Create Larger Texture Sheet If your texture is smaller than the size of the tiles you want to make, then you will have to make a larger texture sheet! Make four good impressions of the texture you want to use into well-conditioned scrap clay. Place them together, matching the design at the edges, on top of a sheet of scrap clay and then bake. You now have a larger texture sheet of the design you love.
Creating the Triangle Tiles Sheet your clay at the thickest setting on your clay conditioning machine. Lay it on a smooth ceramic tile. Dust the larger texture sheet you made in Step 4 with cornstarch, which acts as a release, prior to making each impression. Press the texture firmly into the raw clay using your acrylic roller or place it on the floor covering with a cloth and gently press down with your foot. Gently peel your texture sheet from the clay, which should stick to the tile.

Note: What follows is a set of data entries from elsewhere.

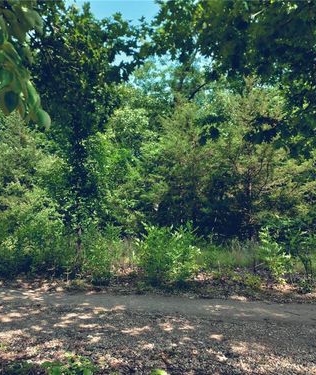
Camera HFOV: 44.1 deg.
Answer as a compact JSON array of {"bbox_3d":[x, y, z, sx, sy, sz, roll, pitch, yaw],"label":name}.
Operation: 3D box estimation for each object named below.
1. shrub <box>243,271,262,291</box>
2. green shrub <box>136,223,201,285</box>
[{"bbox_3d":[1.650,1.630,6.800,0.350,0.300,0.320,0,-1,0],"label":"shrub"},{"bbox_3d":[0.190,1.220,7.200,1.170,1.120,1.000,0,-1,0],"label":"green shrub"}]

Note: some textures, like the one I am using, has a direction. I am lining up the base of my triangle template to the base of the triangles in the texture. I will keep this orientation the same on all of my triangle tiles.
Place your triangle template over the clay and trim to size.
Adding A Splash of Mica I chose three colors of mica powders and used them in random areas of each tile. A dense cosmetic sponge is a good tool to apply the mica powders, although a finger works too.
Bake the triangle on the ceramic tile to assure that it stays nice and flat.
Prepping the shelf Lightly sand the wooden shelf and prime with white paint. After drying, I lightly sanded again and painted my final color that was a coral (orange with a touch of white and magenta) then added a wash of magenta over it. Let dry completely. I then added a wash of burnt umber with a light brush of gold paint, giving the front edge an antiqued look. Let dry completely.
Finishing the tiles Check all of your tiles and, if needed, sand the edges and assure they are all straight. I did a final wash of watery gold paint over all tiles, which tied all of the colors together and sealed in the mica powders.
Adhering the tiles I made many more tiles than I actually needed so that I could play with the colors. Yeah, I went overboard here!
I decided on the black tiles for the points of the triangle shelf. I needed to cut these tiles in half to fill in at the peaks of the triangle. To cut the tiles I used a metal ruler and craft knife. Go slow and make multiple passes with the craft knife.
Once you have your tile order, glue down the tiles one side at a time. Allow glue to fully dry before moving onto the next side.
Embellishing the Front Edge The final step is to embellish the front edge of the shelf. Three diamond shaped tiles were created using black clay and the triangle texture. A layer of mica powder was added before baking. These tiles were added to each of the three points of the triangle for a finishing touch.